BRUXELLES, 3 juillet (Xinhua) -- Le nombre de
personnes souffrant de la faim a augmenté de quelque 50 millions en 2007
comme un résultat de la hausse des prix des denrées alimentaires, a
indiqué jeudi à Bruxelles le directeur général de l'Organisation des
Nations Unies pour l'alimentation et l'agriculture (FAO), Jacques
Diouf.
"Des pays pauvres sont victimes de graves
conséquences de l'envolée des denrées alimentaires et de l'énergie", a
déclaré M. Diouf lors d'une conférence sur les prix des denrées
alimentaires à Bruxelles.
M. Diouf a attribué la crise alimentaire à la hausse
de la demande pour les produits agricoles en raison de la croissance
démographique et du développement économique dans des pays
émergents; à l'expansion rapide des biocarburants; et à l'offre
insuffisance comme la production est défavorablement affectée par
les changements climatiques, en particulier la sécheresse et les
inondations, à un moment où les stocks de céréales sont à leur plus
bas niveau depuis 30 ans.
Ces tendances sont exacerbées par des mesures de
restriction prises par certains pays exportateurs pour protéger leurs
consommateurs et la spéculation des fonds hedge, index et
d'autres fonds sur les marchés à terme, a-t-il jugé.
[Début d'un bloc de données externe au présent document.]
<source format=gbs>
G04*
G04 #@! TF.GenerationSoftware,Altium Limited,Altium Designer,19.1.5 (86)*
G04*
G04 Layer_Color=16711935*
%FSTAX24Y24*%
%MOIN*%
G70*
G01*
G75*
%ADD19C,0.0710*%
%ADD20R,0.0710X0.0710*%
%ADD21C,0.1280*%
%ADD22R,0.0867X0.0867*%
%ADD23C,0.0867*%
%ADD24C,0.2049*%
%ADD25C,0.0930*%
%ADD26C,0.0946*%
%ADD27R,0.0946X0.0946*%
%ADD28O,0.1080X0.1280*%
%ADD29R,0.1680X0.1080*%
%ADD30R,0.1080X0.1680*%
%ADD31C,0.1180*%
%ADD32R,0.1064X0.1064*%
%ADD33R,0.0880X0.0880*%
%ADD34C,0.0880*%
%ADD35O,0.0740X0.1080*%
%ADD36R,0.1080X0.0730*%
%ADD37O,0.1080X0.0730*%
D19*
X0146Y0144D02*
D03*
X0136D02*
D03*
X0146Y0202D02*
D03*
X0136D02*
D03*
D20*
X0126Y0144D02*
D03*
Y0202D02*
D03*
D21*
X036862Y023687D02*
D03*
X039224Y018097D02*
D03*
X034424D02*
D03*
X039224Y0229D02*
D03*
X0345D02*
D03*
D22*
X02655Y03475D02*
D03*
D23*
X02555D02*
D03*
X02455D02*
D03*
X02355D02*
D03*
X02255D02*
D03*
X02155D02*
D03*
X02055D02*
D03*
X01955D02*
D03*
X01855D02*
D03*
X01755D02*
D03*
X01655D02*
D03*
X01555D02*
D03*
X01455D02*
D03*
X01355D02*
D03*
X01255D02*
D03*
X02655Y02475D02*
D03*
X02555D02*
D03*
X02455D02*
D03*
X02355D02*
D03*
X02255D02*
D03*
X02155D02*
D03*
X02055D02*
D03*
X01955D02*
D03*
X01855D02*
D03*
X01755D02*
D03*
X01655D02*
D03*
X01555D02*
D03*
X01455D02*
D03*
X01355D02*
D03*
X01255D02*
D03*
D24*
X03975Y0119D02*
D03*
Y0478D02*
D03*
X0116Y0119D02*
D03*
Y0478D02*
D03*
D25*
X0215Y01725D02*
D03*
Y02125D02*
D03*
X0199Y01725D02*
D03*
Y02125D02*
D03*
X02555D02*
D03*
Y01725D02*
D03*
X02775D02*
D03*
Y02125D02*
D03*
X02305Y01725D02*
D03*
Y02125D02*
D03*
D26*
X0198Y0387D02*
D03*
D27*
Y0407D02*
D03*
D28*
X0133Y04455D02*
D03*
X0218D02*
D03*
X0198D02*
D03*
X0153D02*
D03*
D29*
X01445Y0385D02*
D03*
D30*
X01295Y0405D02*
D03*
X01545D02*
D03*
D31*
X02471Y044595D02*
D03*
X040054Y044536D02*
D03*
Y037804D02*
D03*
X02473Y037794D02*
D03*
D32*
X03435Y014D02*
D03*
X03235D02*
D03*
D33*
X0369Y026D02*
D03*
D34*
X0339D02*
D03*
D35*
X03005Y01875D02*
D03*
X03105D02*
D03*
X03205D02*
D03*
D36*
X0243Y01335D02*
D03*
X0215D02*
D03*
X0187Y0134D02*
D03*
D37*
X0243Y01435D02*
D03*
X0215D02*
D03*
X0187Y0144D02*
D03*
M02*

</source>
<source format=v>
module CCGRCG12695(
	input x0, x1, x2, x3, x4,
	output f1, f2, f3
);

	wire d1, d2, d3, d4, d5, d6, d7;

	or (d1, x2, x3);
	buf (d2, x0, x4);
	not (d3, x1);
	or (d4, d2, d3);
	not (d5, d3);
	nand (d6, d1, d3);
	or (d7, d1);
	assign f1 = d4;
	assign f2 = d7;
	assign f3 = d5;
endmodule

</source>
M. Diouf a demandé à la communauté internationale de
travailler ensemble pour trouver des solutions. "Nous avons vivement besoin
de nouveaux partenariats plus solides pour nous attaquer aux
problèmes de sécurité alimentaire de plus en plus graves dans les
pays pauvres. Aucune institution et aucun pays ne seront en mesure de
résoudre cette crise. Les pays donateurs, les institutions
internationales, les gouvernements des pays en développement, la
société civile et le secteur privé ont un important rôle à jouer
dans la lutte contre la faim à l'échelle mondiale", a-t-il
souligné.
M. Diouf a souligné l'importance pour la communauté
internationale d'accorder une priorité à l'agriculture. "La
situation actuelle est le résultat de la négligence de la communauté
internationale vis-à-vis de l'agriculture des pays en développement pour
longtemps", a-t-il dit.
"La part de l'agriculture dans l'aide publique au
développement a diminué, passant de 17% en 1980 à seulement 3% en 2006. Les
investissements dans la recherche agricole dans les pays en
développement est au-dessous de 0,6% de leur produit intérieur brut,
contre plus de 5% dans les pays de l'Organisation pour la coopération et
le développement économiques (OCDE)", a-t-il noté.
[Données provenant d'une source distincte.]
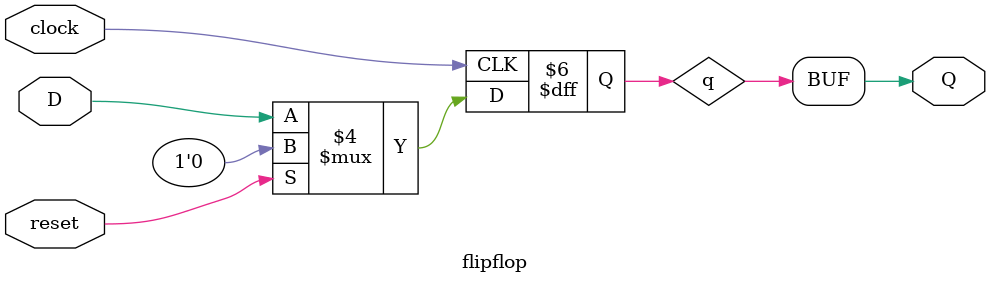
<source format=v>
`timescale 1ns / 1ns // `timescale time_unit/time_precision

module rotatingRegister8bit(input [9:0] SW, input [3:0] KEY, output [9:0] LEDR);
	wire[7:0] DATA_IN;
	wire reset,clock,parallelLoadn,rotateRight,LSRight;
	
	wire[7:0] Q;
	wire m0;
	
	// Input assignment
	assign {LSRight,rotateRight,parallelLoadn,clock} = ~KEY;
	assign reset = SW[9];
	assign DATA_IN = SW[7:0];
	
	// Multiplexer to decide whether it is a right rotating or a right shift
	mux2to1 mux0(.x(Q[0]),.y(0),.s(LSRight),.m(m0));
	
	// Putting the 8 rotation slices together
	regSlice r0(.clock(clock),.reset(reset),.loadLeft(rotateRight),.loadn(parallelLoadn),
					.D(DATA_IN[0]),.Q(Q[0]),.left(Q[1]),.right(Q[7]));
	regSlice r1(.clock(clock),.reset(reset),.loadLeft(rotateRight),.loadn(parallelLoadn),
					.D(DATA_IN[1]),.Q(Q[1]),.left(Q[2]),.right(Q[0]));
	regSlice r2(.clock(clock),.reset(reset),.loadLeft(rotateRight),.loadn(parallelLoadn),
					.D(DATA_IN[2]),.Q(Q[2]),.left(Q[3]),.right(Q[1]));
	regSlice r3(.clock(clock),.reset(reset),.loadLeft(rotateRight),.loadn(parallelLoadn),
					.D(DATA_IN[3]),.Q(Q[3]),.left(Q[4]),.right(Q[2]));
	regSlice r4(.clock(clock),.reset(reset),.loadLeft(rotateRight),.loadn(parallelLoadn),
					.D(DATA_IN[4]),.Q(Q[4]),.left(Q[5]),.right(Q[3]));
	regSlice r5(.clock(clock),.reset(reset),.loadLeft(rotateRight),.loadn(parallelLoadn),
					.D(DATA_IN[5]),.Q(Q[5]),.left(Q[6]),.right(Q[4]));
	regSlice r6(.clock(clock),.reset(reset),.loadLeft(rotateRight),.loadn(parallelLoadn),
					.D(DATA_IN[6]),.Q(Q[6]),.left(Q[7]),.right(Q[5]));
	// Make sure to load m0 into left to allow LSRight to work
	regSlice r7(.clock(clock),.reset(reset),.loadLeft(rotateRight),.loadn(parallelLoadn),
					.D(DATA_IN[7]),.Q(Q[7]),.left(m0),.right(Q[6]));
	
	assign LEDR[7:0] = Q; // Output
endmodule

// A single slice of the rotating register
// NOTE: rotating right = loading in the left bit
module regSlice(input left,right,D,loadLeft,loadn,clock,reset, output Q);
	wire m1,m2;
	
	// Multiplexer to choose whether to load left or right
	mux2to1 mux1(.x(right),.y(left),.s(loadLeft),.m(m1));
	// Multiplexer for whether to actually load digit
	mux2to1 mux2(.x(D),.y(m1),.s(loadn),.m(m2));
	// Flip-flop
	flipflop register(.clock(clock),.reset(reset),.D(m2),.Q(Q));
endmodule

// 2 to 1 multiplexer, processes 1 bit
module mux2to1(input x,y,s, output m);
	reg muxOut;
	
	// Multiplexer code
	always @(*)
	begin
		if(s==0)
			muxOut = x;
		else
			muxOut = y;
	end
	
	// Assign to output
	assign m = muxOut;
endmodule

// Active-high, synchronus reset positive edge triggered flip flop
module flipflop(input clock,reset, input D, output Q);
	reg q;

	// Triggered every time clock rises -> on button press
	always @(posedge clock)
	begin
		if(reset==1) // Set to 0
			q <= 0;
		else // Pass output of ALU to q
			q <= D;
	end
	
	assign Q = q;
endmodule

</source>
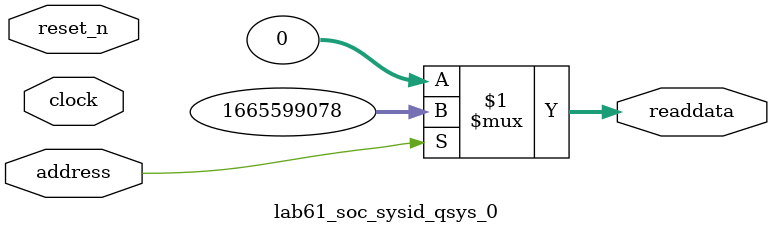
<source format=v>



// synthesis translate_off
`timescale 1ns / 1ps
// synthesis translate_on

// turn off superfluous verilog processor warnings 
// altera message_level Level1 
// altera message_off 10034 10035 10036 10037 10230 10240 10030 

module lab61_soc_sysid_qsys_0 (
               // inputs:
                address,
                clock,
                reset_n,

               // outputs:
                readdata
             )
;

  output  [ 31: 0] readdata;
  input            address;
  input            clock;
  input            reset_n;

  wire    [ 31: 0] readdata;
  //control_slave, which is an e_avalon_slave
  assign readdata = address ? 1665599078 : 0;

endmodule



</source>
Selon lui, l'encouragement des agriculteurs dans les
pays en développement, à travers l'apport de semences et d'engrais,
devrait être une priorité, afin d'augmenter la production
agricole dans les pays les plus pauvres. Fournir la balance des paiements
et du soutien budgétaire aux pays déficitaires de céréales devait
être également une autre priorité, a-t-il relevé.
"A moyen et à long termes, l'accent devrait être mis
sur le renforcement des investissements dans l'agriculture, aussi bien
publics et privés, pour améliorer les infrastructures rurales et
permettre aux petits agriculteurs de bénéficier d'opportunités de
marché. Cela devrait être accompagné du développement des capacités
instutionnelles pour assurer la durabilité du développement de
l'agriculture", a estimé M. Diouf.
Pour réduire le nombre de personnes
sous-alimentées dans le monde et répondre à la demande croissante, la production
de céréales devra doubler d'ici 2050. L'augmentation de
la production doit s'avérer principalement dans les pays en développement
où vivent les pauvres et les affamés et où est prévue plus de 95% de
la croissance démographique, a-t-il enfin souligné.